La vivacité des réactions et des échanges auxquels a donné lieu l'éventualité d'une « taxation des parents » avant de pouvoir bénéficier du « rSa » souligne une nouvelle fois, après les débats récurrents sur l'opportunité ou non des recours sur succession en matière d'aide sociale aux personnes âgées, l'urgence d'une modernisation en profondeur d'une obligation qui a peu évolué depuis 1804 et la création du code civil. Désuète dans son vocabulaire - qui peut comprendre sans être agrégé de lettres l'expression « débiteur d'aliments » ? -, de plus en plus incomprise, dans ses mécanismes très complexes, de ceux sur lesquels elle pèse, très hétérogène dans son application selon les prestations et les collectivités, mal adaptée aux multiples mutations de la famille, et en particulier à son instabilité accrue, cette obligation a véritablement besoin d'être réinventée. Le Conseil économique et social a, dans un avis de mai 2008, formulé plusieurs pistes de réflexion intéressantes à cet égard pour redéfinir l'articulation entre prise en charge sociale et obligation alimentaire, et favoriser une mise en oeuvre plus cohérente et plus juste de cette dernière dans un cadre rénové. Reste à les transformer en réforme d'ensemble.
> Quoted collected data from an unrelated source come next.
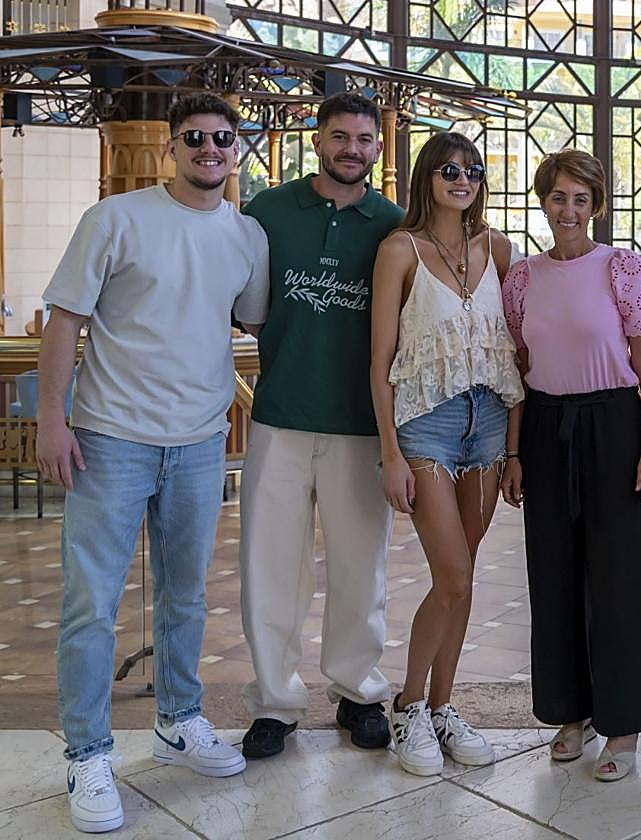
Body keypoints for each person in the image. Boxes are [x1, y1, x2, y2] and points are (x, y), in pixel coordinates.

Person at [36, 93, 269, 833]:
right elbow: (66, 320)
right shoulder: (116, 219)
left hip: (200, 441)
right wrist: (51, 418)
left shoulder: (249, 236)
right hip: (109, 437)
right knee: (91, 603)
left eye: (222, 138)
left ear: (239, 150)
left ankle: (178, 719)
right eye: (194, 137)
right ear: (172, 147)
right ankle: (87, 752)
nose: (209, 148)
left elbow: (258, 321)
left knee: (187, 598)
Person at [237, 92, 406, 759]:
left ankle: (359, 692)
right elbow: (249, 309)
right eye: (341, 137)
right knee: (269, 565)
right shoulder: (268, 211)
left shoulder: (393, 223)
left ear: (377, 149)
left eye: (364, 140)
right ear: (317, 139)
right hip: (279, 415)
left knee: (362, 568)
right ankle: (275, 702)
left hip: (362, 426)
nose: (352, 150)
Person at [499, 150, 641, 781]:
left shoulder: (621, 268)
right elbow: (517, 369)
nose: (567, 210)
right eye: (557, 197)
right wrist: (514, 452)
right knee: (554, 573)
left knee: (617, 574)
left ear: (596, 206)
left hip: (615, 423)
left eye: (580, 199)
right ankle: (571, 714)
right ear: (542, 201)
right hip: (544, 425)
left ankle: (621, 727)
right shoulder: (521, 278)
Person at [369, 131, 524, 776]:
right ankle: (408, 706)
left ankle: (441, 707)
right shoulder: (398, 250)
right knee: (453, 576)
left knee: (463, 582)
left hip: (488, 424)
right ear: (426, 177)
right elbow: (379, 364)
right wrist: (390, 455)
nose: (463, 178)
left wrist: (515, 448)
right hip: (426, 427)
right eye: (449, 169)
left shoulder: (499, 247)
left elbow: (518, 352)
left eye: (473, 170)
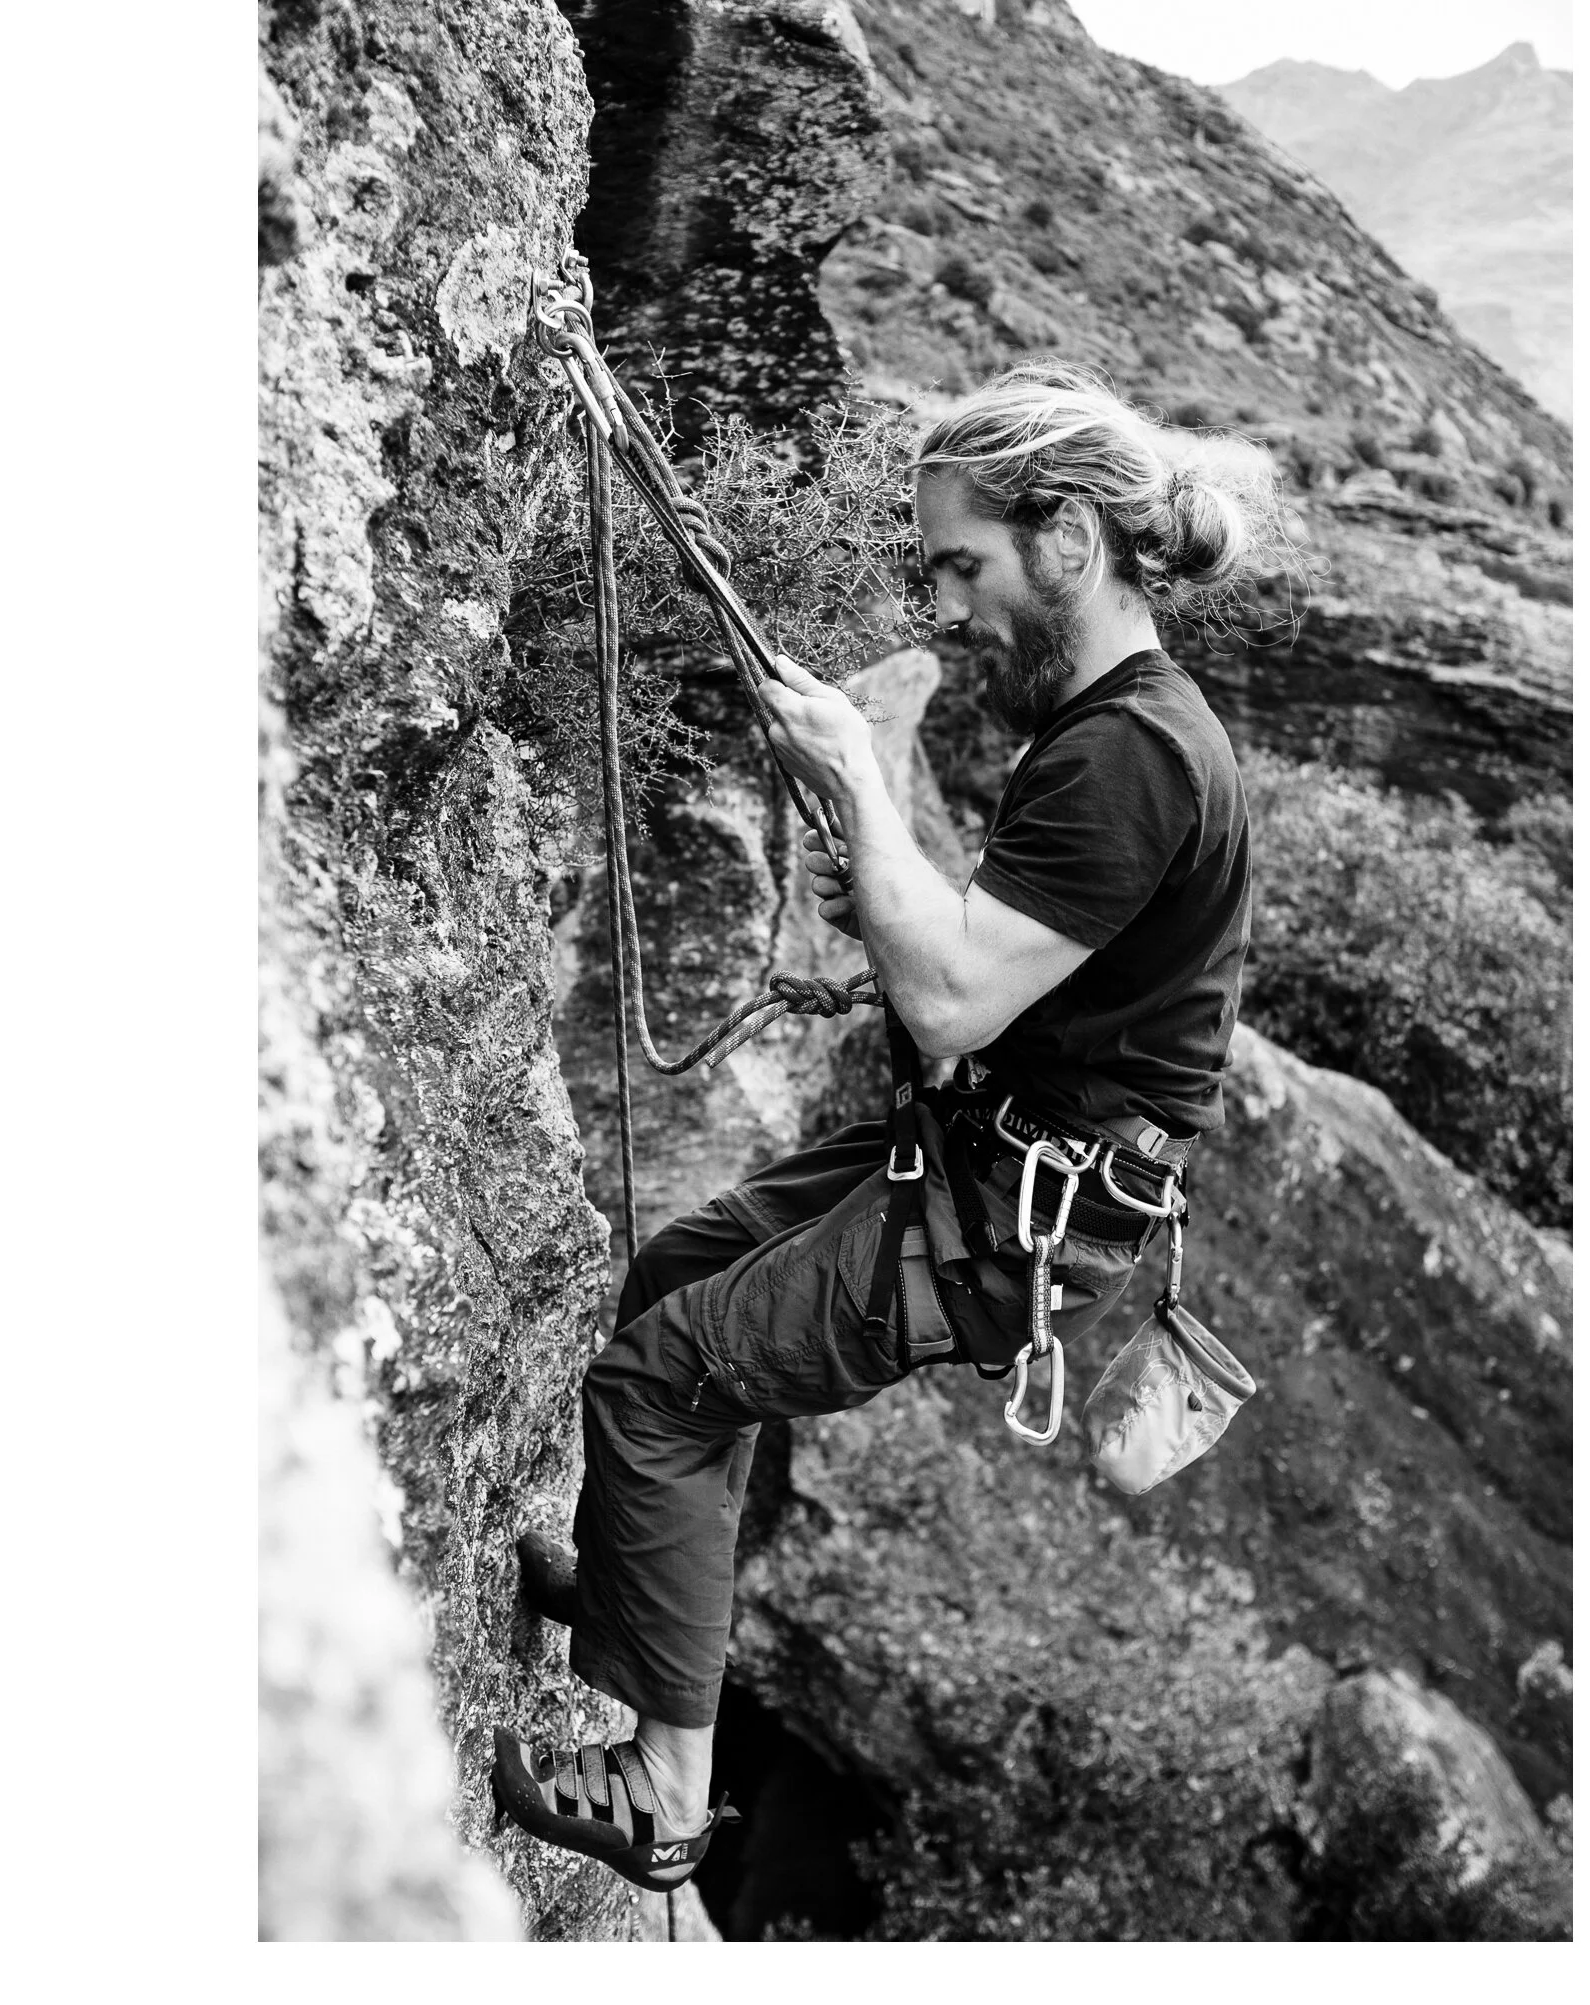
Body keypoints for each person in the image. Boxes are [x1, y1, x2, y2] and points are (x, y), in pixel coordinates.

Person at [490, 364, 1267, 1891]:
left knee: (661, 1384)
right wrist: (890, 874)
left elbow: (957, 998)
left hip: (1016, 1213)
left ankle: (661, 1792)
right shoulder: (1120, 723)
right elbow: (997, 949)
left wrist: (859, 772)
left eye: (961, 563)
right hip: (990, 1157)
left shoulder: (1132, 752)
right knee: (680, 1277)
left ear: (1069, 541)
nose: (945, 606)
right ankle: (648, 1597)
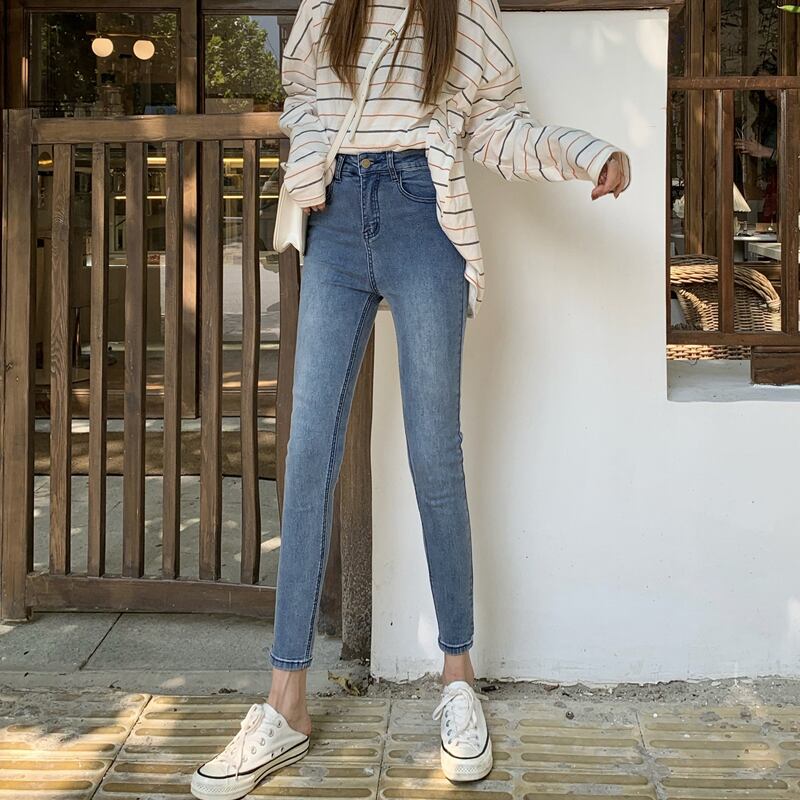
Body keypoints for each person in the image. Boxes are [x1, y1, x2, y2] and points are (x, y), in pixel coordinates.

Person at [191, 0, 630, 797]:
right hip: (335, 221)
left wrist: (583, 150)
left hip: (425, 215)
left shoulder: (465, 9)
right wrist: (315, 151)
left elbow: (497, 125)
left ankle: (457, 680)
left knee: (435, 456)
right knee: (307, 454)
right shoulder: (329, 4)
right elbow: (301, 94)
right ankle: (286, 702)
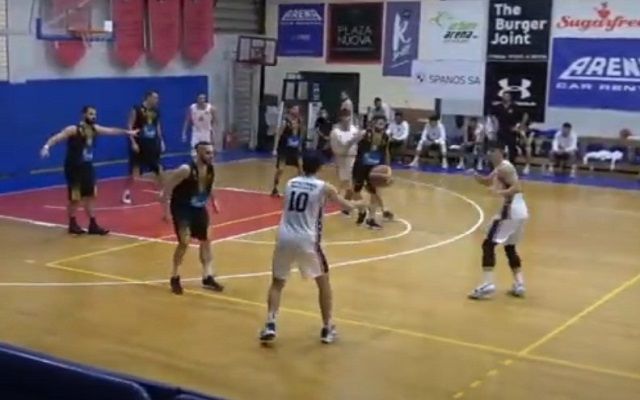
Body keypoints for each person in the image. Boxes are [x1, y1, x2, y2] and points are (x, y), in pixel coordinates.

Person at [258, 152, 366, 344]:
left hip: (284, 236)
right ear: (320, 167)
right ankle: (327, 328)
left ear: (302, 164)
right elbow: (347, 206)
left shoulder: (290, 183)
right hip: (307, 239)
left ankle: (270, 324)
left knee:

Cet aggiornamento est d'autant plus indispensable que la création d'un « cinquième risque » pour la prise en charge de la perte d'autonomie ne sera pas éternellement l'Arlésienne de la protection sociale. Or ce projet suppose de définir clairement l'équilibre souhaitable entre prévoyance individuelle et prévoyance collective, d'une part, et entre solidarité familiale et solidarité nationale, d'autre part. Il serait en effet tout aussi illusoire de pallier les difficultés du financement public par un recours aux seules solidarités familiales que d'ignorer, au-delà de leur mobilisation spontanée dans des dimensions considérables, la contribution que celles-ci pourraient apporter, sans revêtir aucun caractère confiscatoire, à plus d'équité entre bénéficiaires et à plus de solidarité entre générations.

Notes

(1) Voir ASH n° 2614 du 19-06-09, p. 9.